Another important point is that the depth of sensor targeting into the muscle is also a factor in saturation as well as O2 reserves (but won't be covered here).
Armed with the knowledge of the studies above, I decided to measure the VLP/VLD saturations on 2 different days using 2 different BSX sensors. The sensor positions were switched on the second day in case one sensor estimated differently from the other.
Regarding the comparison of the distal- vs. proximal site
(i.e., S1 vs. S10 and average of S1–S3 vs. S8–S10), there were
no significant differences of TDp, p, or MRTp for either
moderate or heavy exercise.
360 watts x 3 min (max aerobic power or VO2 peak)
Wingate 60 (all out 60sec)
Although the baseline and amount of desaturation is different, the curve shapes and recovery are remarkably similar between VLP and VLD.
Baseline 55% 68% baseline VLD<VLP
3 min nadir 30% 47%
Wingate 60 nadir 31% 48%
Max difference 25% 21%
Day 2 - sensor position swap
360 watts x 3 min (max aerobic power or VO2 peak)
Wingate 60 (all out 60sec)
Although the baseline and amount of desaturation is different, the curve shapes and recovery are remarkably similar (again).

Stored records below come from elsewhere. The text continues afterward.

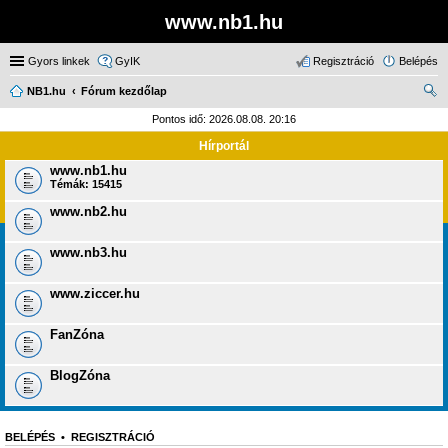
www.nb1.hu
Gyors linkek
GyIK
Regisztráció
Belépés
NB1.hu
Fórum kezdőlap
ere
Pontos idő: 2026.08.08. 20:16
sé
Hírportál
s
www.nb1.hu
Témák:
15415
www.nb2.hu
www.nb3.hu
www.ziccer.hu
FanZóna
BlogZóna
BELÉPÉS
•
REGISZTRÁCIÓ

Baseline 66% 60% baseline VLD>VLP
3 min nadir 45% 39%
Wingate 60 nadir 42% 40%
Max difference 24% 21%
Points of interest:
- There was a change in comparative baseline saturation after the sensors were switched. Initially, I thought that the distal site had a lower baseline than the proximal, but that seems to be related to the sensor unit itself (despite the same brand). Ambient temps, skin thickness and external pressure were about the same. One of the sensors seems to have a higher baseline than the other, day 1 VLP sensor unit was used in day 2 VLD location (68 vs 66%).
- Absolute saturation change from baseline was similar at each site.
- Pattern of saturation drop, then slow rise was also similar.
- Despite the baseline numbers being quite different between sensor units, the "Max difference" (baseline minus nadir) was virtually identical on each day.
- Both Wingate 60 and a 3 minute VO2 max interval yielded similar nadir values at each individual location on a given day. So the nadir at the VLP will be about the same during a Win 60 or 3 min VO2 max interval.
- The literature regarding monitoring muscle O2 for sprint and endurance performance is large and increasing.
- There are studies indicating that "breakpoints" in the desaturation curve may be indicative of physiologic thresholds of various kinds.
- However, there will be measurable differences in saturation depending not only on which muscle is chosen, but what part of it, the sensor is upon.
- Baseline values may differ at nearby locations of the same muscle group.
- Different sensor units may also show different baseline saturations.
- It seems however, that the absolute change in saturation (normalized from the baseline and nadir) as well as the pattern of change is similar within the muscle group. Other nearby muscles may recruit differently, so we can't assume their pattern will look similar. Either distal or proximal VL locations should show similar patterns and absolute degrees of desaturation.
- Since real time monitoring of a locomotor muscle can not normalize at a given site, it follows that using O2 saturation info as an "on the bike" threshold, training zone or race guide will be problematic. One may still be able to retrospectively glean valuable information however.
- Lastly, day to day, or longer term comparisons may also be of questionable value given the variation in sensor placement that is bound to occur. Multiple sensor units should also be directly compared and not assumed to be equal in data output.